Music, art and photographs transcend time. They can transport us back to defining moments in our lives, and provide peace and comfort when the days are overwhelming.
John Good, chaplain for Homeland Hospice, uses images and music to provide a sense of normality for military veterans during their end-of-life journey. He strives to bring “out of the box” approaches to help veterans and their families find comfort and healing.
“When patients receive a terminal diagnosis, their life narrows,” John says. “I try to find something that resonates with them as a person – not a patient – to bring purpose back into their lives.”
John carries a Bluetooth speaker with him to quickly access music. While visiting a veteran from World War II, John played a patriotic march by John Philip Sousa. Although he was in his final hours of life, the veteran snapped to attention, saluted and made the sign of the cross.
More recently, John worked with a former tank commander who served in the Korean War. During their conversations, John learned the commander loved working with his hands and constructed grandfather clocks prior to his illness.
John enlisted the help of his daughter to collect wooden tongue depressors and referenced online sources like Pinterest for ideas. The commander’s focus shifted from his illness to creating crafts, like miniature birdhouses, using the tongue depressors. He proudly gave them to family and friends, and the nurses providing his care.
“I’m humbled to help our distinguished veterans,” John says. “It’s an honor to help them find comfort after their sacrifice for us all.”

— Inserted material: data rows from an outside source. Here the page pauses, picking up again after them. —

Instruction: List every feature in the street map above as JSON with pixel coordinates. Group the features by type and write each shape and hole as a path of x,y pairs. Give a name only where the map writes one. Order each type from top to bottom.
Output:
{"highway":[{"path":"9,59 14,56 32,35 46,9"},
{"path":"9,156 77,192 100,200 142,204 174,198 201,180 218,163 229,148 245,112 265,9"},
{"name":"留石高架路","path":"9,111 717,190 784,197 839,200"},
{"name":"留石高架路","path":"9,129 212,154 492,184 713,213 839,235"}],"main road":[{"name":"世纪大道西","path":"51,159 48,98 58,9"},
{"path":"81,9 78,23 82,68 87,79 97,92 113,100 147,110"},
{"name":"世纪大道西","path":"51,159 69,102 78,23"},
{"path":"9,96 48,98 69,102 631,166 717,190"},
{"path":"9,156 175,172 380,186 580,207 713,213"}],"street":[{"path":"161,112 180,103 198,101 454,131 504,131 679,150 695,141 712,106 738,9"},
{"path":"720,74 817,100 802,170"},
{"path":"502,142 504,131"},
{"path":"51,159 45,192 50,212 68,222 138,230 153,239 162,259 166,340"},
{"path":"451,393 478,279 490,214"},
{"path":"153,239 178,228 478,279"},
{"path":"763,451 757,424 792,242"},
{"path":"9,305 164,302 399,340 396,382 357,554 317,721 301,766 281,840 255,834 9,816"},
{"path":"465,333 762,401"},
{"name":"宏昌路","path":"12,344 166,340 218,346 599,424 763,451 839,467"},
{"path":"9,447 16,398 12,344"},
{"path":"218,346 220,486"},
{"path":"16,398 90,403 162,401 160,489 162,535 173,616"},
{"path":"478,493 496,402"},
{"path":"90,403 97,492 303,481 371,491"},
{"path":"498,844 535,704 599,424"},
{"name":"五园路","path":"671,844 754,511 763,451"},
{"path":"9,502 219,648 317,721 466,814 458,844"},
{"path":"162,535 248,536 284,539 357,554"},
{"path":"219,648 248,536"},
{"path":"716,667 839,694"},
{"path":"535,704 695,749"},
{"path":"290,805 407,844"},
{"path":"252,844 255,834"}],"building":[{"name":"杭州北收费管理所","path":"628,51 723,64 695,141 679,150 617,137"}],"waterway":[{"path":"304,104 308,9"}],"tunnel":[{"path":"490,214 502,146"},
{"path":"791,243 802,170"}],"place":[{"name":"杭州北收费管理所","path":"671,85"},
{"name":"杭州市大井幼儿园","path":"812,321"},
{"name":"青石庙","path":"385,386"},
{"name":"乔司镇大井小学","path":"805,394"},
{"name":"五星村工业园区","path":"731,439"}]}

John’s work is part of the We Honor Veterans program, created by the National Hospice and Palliative Care Organization (NHPCO) in collaboration with the Department of Veterans Affairs (VA). The program works to improve the quality of health care for all veterans. Homeland Hospice has been part of the program for six years.
While not a veteran himself, John holds a special place in his heart for those who have served our country. When visiting veterans in hospice care, John likes to partner with volunteers and chaplains with military service.
“I love to see the veterans salute each other,” John adds. “It brings pride and honor to the veteran in hospice care at a time when they need it most.